© JUNGE FREIHEIT Verlag GmbH & Co. www.jungefreiheit.de 11/05 11. März 2005

LOCKERUNGSÜBUNGEN
Geschenke
Karl Heinzen

Gerhard Schröder hat 1998, daran erinnert der Spiegel mit seinem jüngsten Titelbild, die Öffentlichkeit dazu eingeladen, seine zukünftigen Leistungen als Kanzler an der Entwicklung der Arbeitslosigkeit zu messen. Die Wähler sind dieser Aufforderung nicht gefolgt, sie haben ihn 2002 im Amt bestätigt. Insofern ist es unredlich, ihm seinen einstigen selbstbewußten Optimismus heute höhnisch vorzuhalten. Auch wenn der Kanzler Monat für Monat neue Rekordzahlen aus Nürnberg vernehmen muß, die sie verkündende Institution hat er immerhin modernisiert. Die Arbeitslosen werden nicht mehr wie Gefängnisinsassen von einer Anstalt verwaltet, sondern von einer Agentur betreut, die Service und Kundenorientierung im individuellen Management des sozialen Abstiegs bietet.

Eigentlich hat der Staat damit seine arbeitsmarktpolitischen Hausaufgaben bereits erledigt. Da er seinem eigenen ökonomischen Handeln mißtraut und folglich sukzessive solchem entsagt, kann er streng genommen lediglich darauf hinweisen, daß die Wirtschaft Probleme, die in ihrer Sphäre auftreten, allein mit eigenen Kräften zu lösen vermag. Wenn die Bundesregierung trotz dieses Basiswissens nun einen hektischen Aktivismus zur Ankurbelung der Konjunktur und zur Schaffung von Arbeitsplätzen an den Tag legt, ist dies nur mit dem Druck zu erklären, den Medien auf sie ausüben, um ihre Wahlchancen zu schmälern. Aussichten, auf diese Weise konstruktiv auf die Ökonomie Einfluß zu nehmen, gibt es dabei jedoch nicht. Die Erfahrungen der Vergangenheit nähren nicht die Hoffnung, daß Unternehmen günstigere Rahmenbedingungen dazu nutzen könnten, mehr Menschen einzustellen. Ihr Erfolgsmaßstab ist zudem nicht das Wachstum der Wirtschaft insgesamt, sondern der selbst erzielte Gewinn. Dieser läßt sich, wie viele der in diesen Wochen publizierten Bilanzen zeigen, auch in Zeiten, die die Beschäftigten als Krise erleben, steigern, in solchen vielleicht sogar besser als in anderen, in denen etwa Vollbeschäftigung herrscht.

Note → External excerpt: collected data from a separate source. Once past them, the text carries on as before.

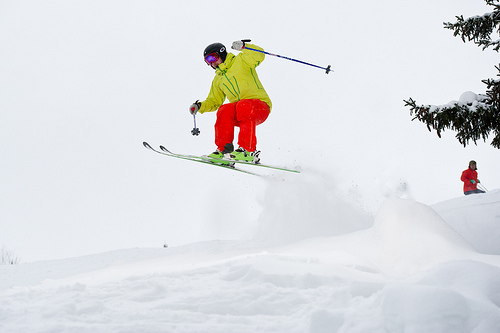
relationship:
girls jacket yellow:
[192, 41, 271, 115] [190, 41, 271, 118]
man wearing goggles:
[142, 39, 331, 181] [205, 53, 224, 65]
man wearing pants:
[142, 39, 331, 181] [213, 98, 271, 160]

Die regierungsintern diskutierten Konjunkturhilfen haben daher nur dann für Rot-Grün Sinn, wenn nicht auch sie dazu mißbraucht werden, Hoffnungen bei arbeitslosen oder von Arbeitslosigkeit bedrohten Menschen zu wecken, Hoffnungen, die sowieso nur enttäuscht werden könnten. Gerechtfertigt sind sie nur, wenn man sie offen und ehrlich als das anspricht, was sie in Wirklichkeit sind: Geschenke, die man sich hin und wieder von den Unternehmen abpressen lassen muß, um Schlimmeres zu verhüten.